Alistair jumped when his console alarmed, signifying a new message on the cooking forum. He was so startled he almost dropped Connie off his lap. She stood up, allowing him to read out the latest message. This one was a beef stroganoff recipe from Gagarin. He would break out the IP address and location of the sender later. For now he waited for the fifth comment. It was from another housewife, asking for a picture of the completed dish.

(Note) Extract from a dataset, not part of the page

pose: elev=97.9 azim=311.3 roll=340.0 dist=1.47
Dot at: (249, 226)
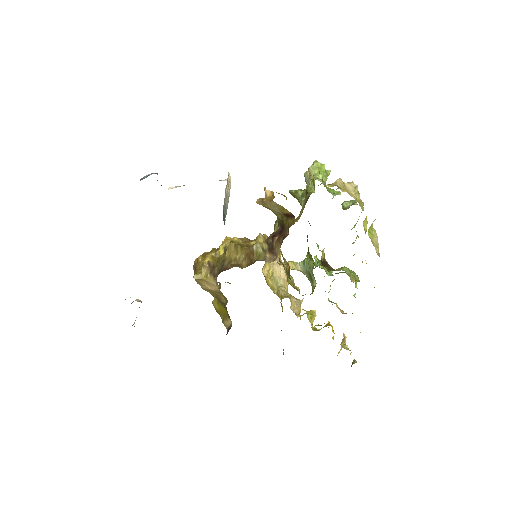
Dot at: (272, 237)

Alistair had learned that it signified a call to place the data in a dead drop. He wished he had the technology to trace an IP address to a specific individual. The imaging technology on his ship could follow an individual on the ground from high orbit. It would be helpful to follow the package to the dead drop, and then follow the package after it was picked up, and make prosecutions easier when Fleet Intel counterintelligence rolled up the network. Oh, well, rolling up the network was someone else’s responsibility.
He pulled Connie back onto his lap. The airlock door sensors would give them plenty of warning.
Irina Bugarov toured the 4 Motion Electronics, Inc. plant on Shepard as the introduction to her first of ten subordinate firms. She saw a modern, efficient factory putting out three main components of the transport ring system. She made a point to look beyond where she was being guided. If the guide turned left at a hallway that also went right, she went down the right hall to see what she was being led away from. There were more than a few instances where her guide kept on walking and talking, while she was looking through storage closets and unoccupied workspaces. After this happened twice, the CEO had the plant manager inform her what was in the opposite direction and ask if she wished to confirm this. She didn’t. She just wanted to make the point to this manager and all the others she had yet to visit that she would look and go anywhere she pleased and wouldn’t be fooled by being led away from somewhere unpleasant. She knew this manager would be in a conference call with the other nine managers within seconds of her leaving the building.